A report by the US-based anti-poverty organisation One says much of the progress made over the past two decades in tackling extreme poverty has been put at risk by corruption and crime.
Corrupt activities include the use of phantom firms and money laundering.
The report blames corruption for 3.6 million deaths every year.
If action were taken to end secrecy that allows corruption to thrive – and if the recovered revenues were invested in health – the group calculates that many deaths could be prevented in low-income countries.
Corruption is overshadowing natural disasters and disease as the scourge of poor countries, the report says
One describes its findings as a “trillion dollar scandal”.
“Corruption inhibits private investment, reduces economic growth, increases the cost of doing business and can lead to political instability,” the report says.
“But in developing countries, corruption is a killer.
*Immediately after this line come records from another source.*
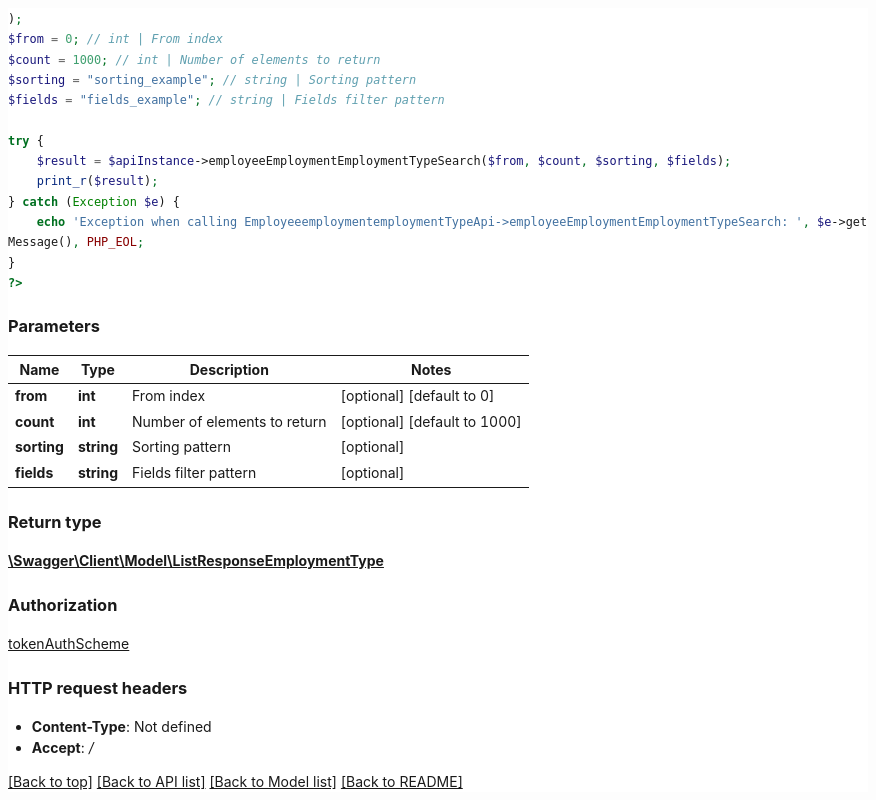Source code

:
 ```php
);
$from = 0; // int | From index
$count = 1000; // int | Number of elements to return
$sorting = "sorting_example"; // string | Sorting pattern
$fields = "fields_example"; // string | Fields filter pattern

try {
    $result = $apiInstance->employeeEmploymentEmploymentTypeSearch($from, $count, $sorting, $fields);
    print_r($result);
} catch (Exception $e) {
    echo 'Exception when calling EmployeeemploymentemploymentTypeApi->employeeEmploymentEmploymentTypeSearch: ', $e->getMessage(), PHP_EOL;
}
?>
```

### Parameters

Name | Type | Description  | Notes
------------- | ------------- | ------------- | -------------
 **from** | **int**| From index | [optional] [default to 0]
 **count** | **int**| Number of elements to return | [optional] [default to 1000]
 **sorting** | **string**| Sorting pattern | [optional]
 **fields** | **string**| Fields filter pattern | [optional]

### Return type

[**\Swagger\Client\Model\ListResponseEmploymentType**](../Model/ListResponseEmploymentType.md)

### Authorization

[tokenAuthScheme](../../README.md#tokenAuthScheme)

### HTTP request headers

 - **Content-Type**: Not defined
 - **Accept**: */*

[[Back to top]](#) [[Back to API list]](../../README.md#documentation-for-api-endpoints) [[Back to Model list]](../../README.md#documentation-for-models) [[Back to README]](../../README.md)

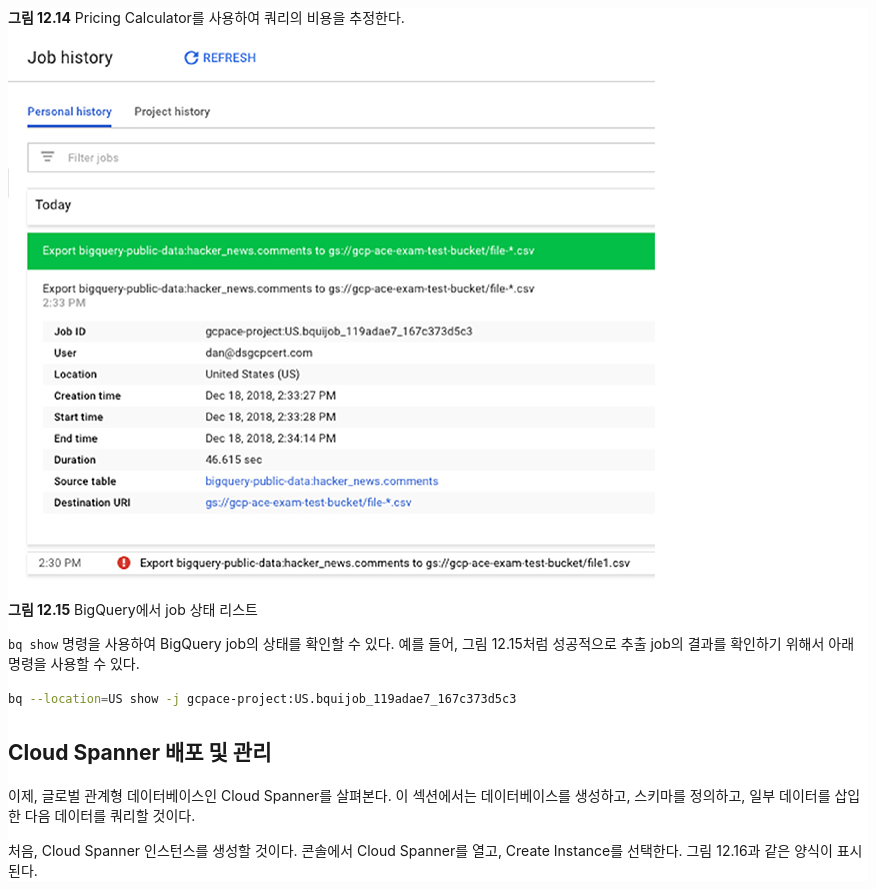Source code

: **그림 12.14** Pricing Calculator를 사용하여 쿼리의 비용을 추정한다.

![12.15](./img/ch12/12.15.png)

**그림 12.15** BigQuery에서 job 상태 리스트

`bq show` 명령을 사용하여 BigQuery job의 상태를 확인할 수 있다. 예를 들어, 그림 12.15처럼 성공적으로 추출 job의 결과를 확인하기 위해서 아래 명령을 사용할 수 있다.

```bash
bq --location=US show -j gcpace-project:US.bquijob_119adae7_167c373d5c3
```

## Cloud Spanner 배포 및 관리

이제, 글로벌 관계형 데이터베이스인 Cloud Spanner를 살펴본다. 이 섹션에서는 데이터베이스를 생성하고, 스키마를 정의하고, 일부 데이터를 삽입한 다음 데이터를 쿼리할 것이다.

처음, Cloud Spanner 인스턴스를 생성할 것이다. 콘솔에서 Cloud Spanner를 열고, Create Instance를 선택한다. 그림 12.16과 같은 양식이 표시된다.

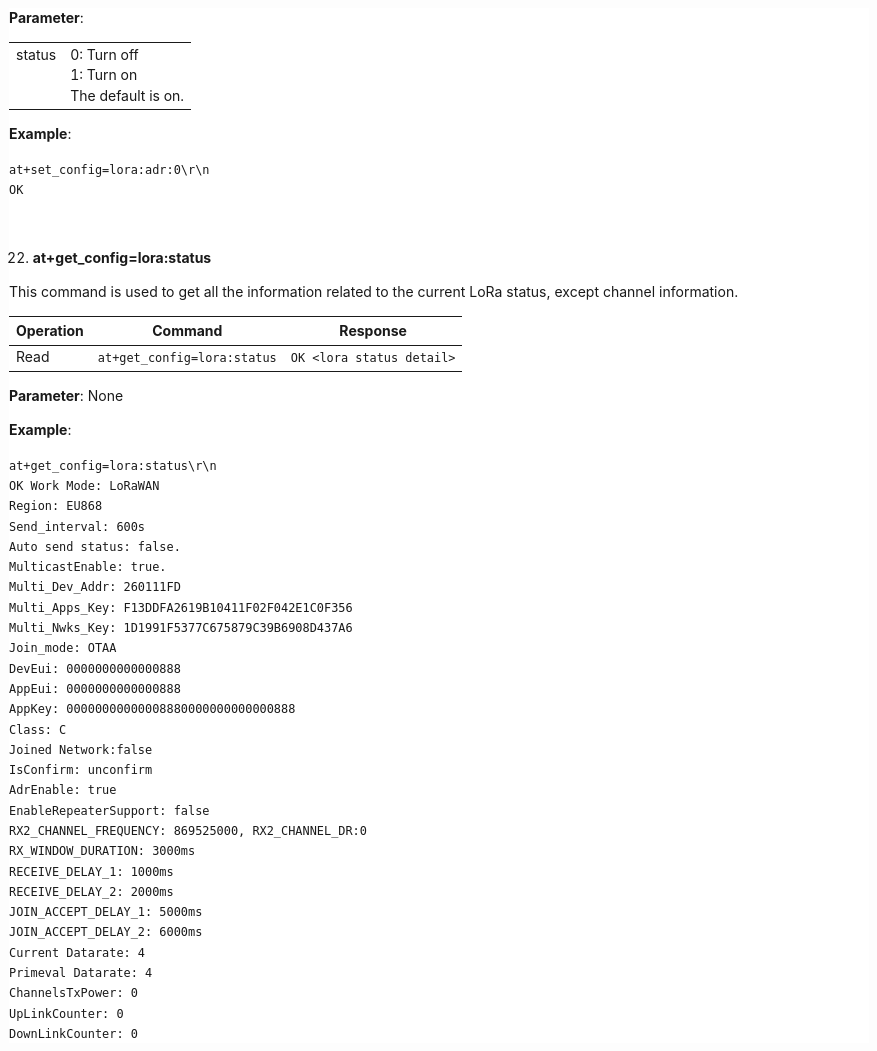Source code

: **Parameter**:

<table>
    <tr>
      <td> status </td>
      <td> 0: Turn off <br> 1: Turn on <br> The default is on. </td>
    </tr>
</table>


**Example**:

```
at+set_config=lora:adr:0\r\n
OK
```

<br>

22. <b>at+get_config=lora:status</b>

This command is used to get all the information related to the current LoRa status, except channel information.

| Operation | Command                     | Response                  |
| --------- | --------------------------- | ------------------------- |
| Read      | `at+get_config=lora:status` | `OK <lora status detail>` |

**Parameter**: None

**Example**:

```
at+get_config=lora:status\r\n
OK Work Mode: LoRaWAN
Region: EU868
Send_interval: 600s
Auto send status: false.
MulticastEnable: true.
Multi_Dev_Addr: 260111FD
Multi_Apps_Key: F13DDFA2619B10411F02F042E1C0F356
Multi_Nwks_Key: 1D1991F5377C675879C39B6908D437A6
Join_mode: OTAA
DevEui: 0000000000000888
AppEui: 0000000000000888
AppKey: 00000000000008880000000000000888
Class: C
Joined Network:false
IsConfirm: unconfirm
AdrEnable: true
EnableRepeaterSupport: false
RX2_CHANNEL_FREQUENCY: 869525000, RX2_CHANNEL_DR:0
RX_WINDOW_DURATION: 3000ms
RECEIVE_DELAY_1: 1000ms
RECEIVE_DELAY_2: 2000ms
JOIN_ACCEPT_DELAY_1: 5000ms
JOIN_ACCEPT_DELAY_2: 6000ms
Current Datarate: 4
Primeval Datarate: 4
ChannelsTxPower: 0
UpLinkCounter: 0
DownLinkCounter: 0
```

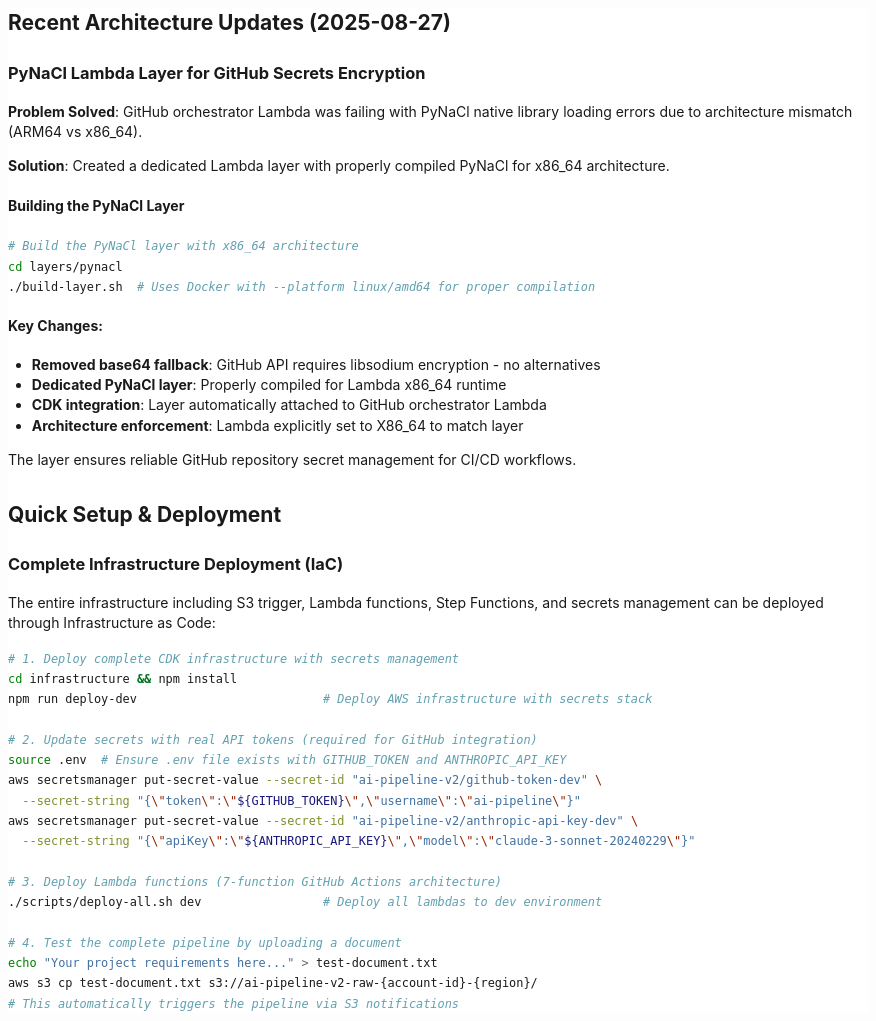 ## Recent Architecture Updates (2025-08-27)

### PyNaCl Lambda Layer for GitHub Secrets Encryption

**Problem Solved**: GitHub orchestrator Lambda was failing with PyNaCl native library loading errors due to architecture mismatch (ARM64 vs x86_64).

**Solution**: Created a dedicated Lambda layer with properly compiled PyNaCl for x86_64 architecture.

#### Building the PyNaCl Layer
```bash
# Build the PyNaCl layer with x86_64 architecture
cd layers/pynacl
./build-layer.sh  # Uses Docker with --platform linux/amd64 for proper compilation
```

#### Key Changes:
- **Removed base64 fallback**: GitHub API requires libsodium encryption - no alternatives
- **Dedicated PyNaCl layer**: Properly compiled for Lambda x86_64 runtime
- **CDK integration**: Layer automatically attached to GitHub orchestrator Lambda
- **Architecture enforcement**: Lambda explicitly set to X86_64 to match layer

The layer ensures reliable GitHub repository secret management for CI/CD workflows.

## Quick Setup & Deployment

### Complete Infrastructure Deployment (IaC)

The entire infrastructure including S3 trigger, Lambda functions, Step Functions, and secrets management can be deployed through Infrastructure as Code:

```bash
# 1. Deploy complete CDK infrastructure with secrets management
cd infrastructure && npm install
npm run deploy-dev                          # Deploy AWS infrastructure with secrets stack

# 2. Update secrets with real API tokens (required for GitHub integration)
source .env  # Ensure .env file exists with GITHUB_TOKEN and ANTHROPIC_API_KEY
aws secretsmanager put-secret-value --secret-id "ai-pipeline-v2/github-token-dev" \
  --secret-string "{\"token\":\"${GITHUB_TOKEN}\",\"username\":\"ai-pipeline\"}"
aws secretsmanager put-secret-value --secret-id "ai-pipeline-v2/anthropic-api-key-dev" \
  --secret-string "{\"apiKey\":\"${ANTHROPIC_API_KEY}\",\"model\":\"claude-3-sonnet-20240229\"}"

# 3. Deploy Lambda functions (7-function GitHub Actions architecture)
./scripts/deploy-all.sh dev                 # Deploy all lambdas to dev environment

# 4. Test the complete pipeline by uploading a document
echo "Your project requirements here..." > test-document.txt
aws s3 cp test-document.txt s3://ai-pipeline-v2-raw-{account-id}-{region}/
# This automatically triggers the pipeline via S3 notifications
```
When governments are deprived of their own resources to invest in health care, food security or essential infrastructure, it costs lives and the biggest toll is on children.”
The report says that if corruption was eradicated in sub-Saharan Africa:
- Education would be provided to an additional 10 million children per year
- Money would be available to pay for an additional 500,000 primary school teachers
- Antiretroviral drugs for more than 11 million people with HIV/Aids would be provided
One is urging G-20 leaders meeting in Australia in November to take various measures to tackle the problem including making information public about who owns companies and trusts to prevent them being used to launder money and conceal the identity of criminals.
It is advocating the introduction of mandatory reporting laws for the oil, gas and mining sectors so that countries’ natural resources “are not effectively stolen from the people living above them”.
It is recommending action against tax evaders “so that developing countries have the information they need to collect the taxes they are due” and more open government so that people can hold authorities accountable for the delivery of essential services.